Testing also includes a set of daytime nap studies known as a multiple sleep latency test. It would measure how long it takes your daughter to fall asleep during the day. In addition to these tests, a sleep medicine specialist would talk with your daughter about her sleep history and habits. She also may be asked to keep a detailed record of her sleep patterns for several weeks.

If testing verifies your daughter’s narcolepsy diagnosis, then her specialist can help develop an appropriate treatment plan.

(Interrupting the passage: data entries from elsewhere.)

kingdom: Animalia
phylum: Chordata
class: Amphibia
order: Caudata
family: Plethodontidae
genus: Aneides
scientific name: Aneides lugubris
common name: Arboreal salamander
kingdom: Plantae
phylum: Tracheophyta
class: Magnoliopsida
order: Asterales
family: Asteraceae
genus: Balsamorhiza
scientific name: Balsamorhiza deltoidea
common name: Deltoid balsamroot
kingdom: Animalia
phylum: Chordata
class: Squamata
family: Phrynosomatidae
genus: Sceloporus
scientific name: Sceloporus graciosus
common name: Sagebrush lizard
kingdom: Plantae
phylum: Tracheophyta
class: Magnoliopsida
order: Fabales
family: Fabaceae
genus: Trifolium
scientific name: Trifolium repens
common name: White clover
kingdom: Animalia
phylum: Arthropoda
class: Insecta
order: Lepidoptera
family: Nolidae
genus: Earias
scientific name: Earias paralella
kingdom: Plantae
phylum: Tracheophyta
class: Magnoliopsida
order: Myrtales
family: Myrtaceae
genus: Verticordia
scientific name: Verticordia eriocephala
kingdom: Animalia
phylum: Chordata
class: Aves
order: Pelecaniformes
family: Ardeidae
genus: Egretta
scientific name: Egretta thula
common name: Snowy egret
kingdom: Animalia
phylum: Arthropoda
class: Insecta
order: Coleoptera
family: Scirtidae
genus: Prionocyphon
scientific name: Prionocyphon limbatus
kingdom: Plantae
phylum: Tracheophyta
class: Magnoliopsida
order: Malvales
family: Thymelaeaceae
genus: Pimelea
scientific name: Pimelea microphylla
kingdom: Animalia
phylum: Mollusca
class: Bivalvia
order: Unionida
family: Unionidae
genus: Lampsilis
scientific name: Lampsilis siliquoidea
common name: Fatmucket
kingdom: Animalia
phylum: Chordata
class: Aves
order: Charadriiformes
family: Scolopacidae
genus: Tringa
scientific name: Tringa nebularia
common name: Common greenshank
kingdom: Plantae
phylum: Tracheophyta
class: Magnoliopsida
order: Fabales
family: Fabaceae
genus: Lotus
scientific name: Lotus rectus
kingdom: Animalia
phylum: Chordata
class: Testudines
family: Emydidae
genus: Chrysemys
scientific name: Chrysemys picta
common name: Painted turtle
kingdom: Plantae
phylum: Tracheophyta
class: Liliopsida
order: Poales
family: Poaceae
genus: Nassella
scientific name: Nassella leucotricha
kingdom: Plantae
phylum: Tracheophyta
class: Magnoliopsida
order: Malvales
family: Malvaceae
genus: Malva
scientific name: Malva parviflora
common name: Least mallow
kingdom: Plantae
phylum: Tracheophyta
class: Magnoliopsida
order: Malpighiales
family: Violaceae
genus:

In many cases, treatment usually starts with a mild stimulant such as modafinil. If that does not provide enough symptom control, then a stronger stimulant, such as methylphenidate or amphetamines, may be needed. These stronger drugs are typically given in controlled-release form to avoid peaks of over-stimulation and the jitteriness you mention.

If the stimulants are not effective, or if their side effects are not acceptable, then an alternative for some people is the medication sodium oxybate. This medication can be highly effective for cataplexy. It usually helps improve nighttime sleep, as well, which is often poor in people who have narcolepsy. There can be serious side effects with this drug, however, including nausea, bed-wetting and sleepwalking.

The typical goal of narcolepsy treatment is to provide about an 80 percent improvement in alertness with minimal side effects. Once a person with narcolepsy is on a stable dose of medication with symptoms acceptably under control, the primary care provider can then take over further management with help as needed from the sleep medicine specialist.

Although there is no cure for narcolepsy, treatment that controls the disorder’s symptoms often can be quite effective. It allows most people with narcolepsy to lead productive and satisfying lives. Michael Silber, M.B., Ch.B., Center for Sleep Medicine, Mayo Clinic, Rochester, Minn.